My Favourite Player Series by All About The Balls Podcast


*My favourite player series is where we ask you to tell us who your favourite player is, why they're your favourite player and your best memory. This is a brand new series that is open to anyone and everyone, so if you're interested, get in touch on Twitter. Today we've got a special treat, as the lads from the All About the Balls Podcast give us their favourite England players. Don't forget to head over and follow them on Twitter and give all their shows a listen, but especially the cricket ones.


Our Favourite England Cricketers - from the lads at All About The Balls


Ian, Gareth and Olly took some time on their weekly show to debate who would make the cut and be their official favourite England players of all time. It was a heated discussion but after much arguing and some inappropriate abuse at times, they finally settled on three absolute heroes…..


Gareth’s choice - Andrew “Freddie” Flintoff


Freddie was a genuine hero but was he that good when it came to the cold hard stats? Luckily we’re sharing our favourite England player so I don’t have to worry too much about the numbers.


He picked up 79 test caps which is impressive for a guy that was reportedly not that talented in his youth. Many feel that his batting was not the strongest but an average of over 31 isn’t too shabby from a guy who would often come in at six or seven.


But Freddie will always be my favourite and as my co-hosts pointed out, he created memories that fans will never forget. Amongst those are that famous run out in the Ashes and what about that over he bowled to Jacques Kallis? Within the space of just six balls he turned one of the most talented batsmen to ever pick up some willow into a gibbering wreck. And of course there’s what he did to Ricky Ponting in 2005 - oh that sweet, sweet summer!
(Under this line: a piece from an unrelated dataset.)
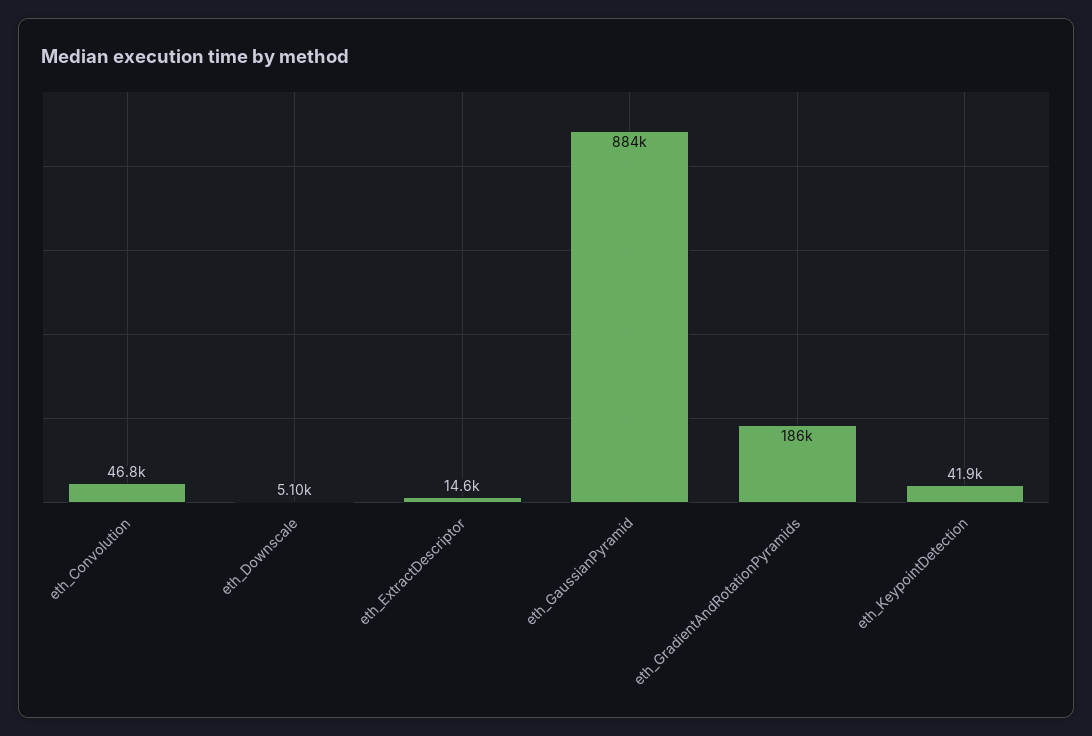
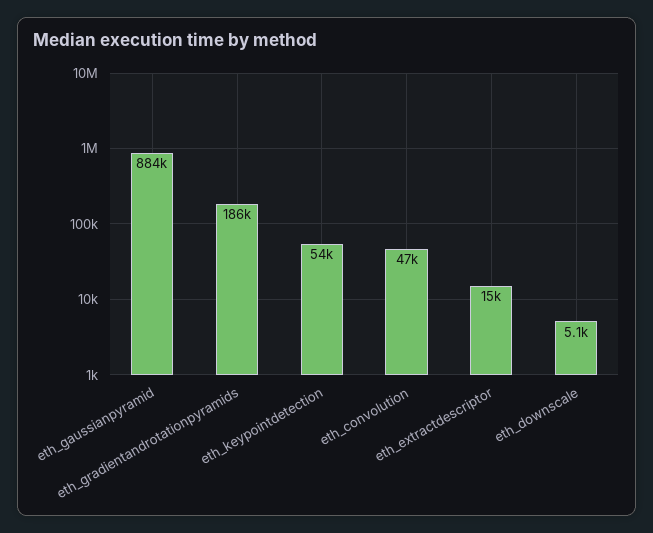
eth_KeypointDetection: 41900 -> 54000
Forget the stats - Freddie was one of those rare players who would genuinely empty bars

around the ground when he got involved. At his pomp there were plenty of fans who would pay just to have a chance to see him play and to this day the images of him roaring as he takes another wicket or commiserating with a fallen opponent will always mean Flintoff is held in the very highest regard.


I’m not sure if this is an official stat, but for me Freddie had the best “match win-ability” in the modern era and will forever be an icon in English test cricket.

Ian’s choice - Alastair Cook


Let me start with two stats:

● England’s most capped test batsman

● England’s highest Test run scorer


I could leave my argument there because really, what more needs to be said? However I’m

happy to go beyond the stats and look at the stories behind the numbers.


Cook played 159 consecutive tests for England which is an amazing feat and goes part of the

way to explain why he left such a void in the team when he retired. He was a proper test

batsman that would build long match winning/saving innings and he had that rare ability to take the game away from an opponent. He scored runs all over the world and who could forget the 750+ runs in Australia that helped England secure the Ashes.


Despite the records, Cook played with a modesty and spirit that endeared him to fans both from England and their opponents. There was a reason that Cooks century at the Oval in his final test was celebrated by so many. Cheers Chef - top work!


Olly’s choice - Robin Smith


We’re going to go back a bit for my favourite cricketer of all time, back to time when the West Indies dominated both the test arena and the nightmares of batsmen. For those who remember, this was a time of very fast bowling and impressive moustaches - a time when batsmen had to have both quality technique and a courage that you’d nowadays associate with the Avengers.


It was during this time that the Judge was able to use his bravery and stunning skill through the off side to not just survive but actually thrive. He picked up an average of over 43 at test level and his cover drive and square cut were as beautiful as they were brutal. But Smith could cross codes and his highest score of 167 not out in an ODI against Australia in 1993 wasn’t bettered by any English batsmen for over 23 years even despite the huge advancements in the shorter format.


There are so many talented England players but here’s my true test - if you pretend to be a

specific player when you’re with your mates in the back garden as a kid, then that’s your

favourite. I could never quite hit the ball as hard as Smith and I certainly didn’t stand tall as

another bouncer threatened to crack me in the head, but in my head and heart I’ve always loved the guy.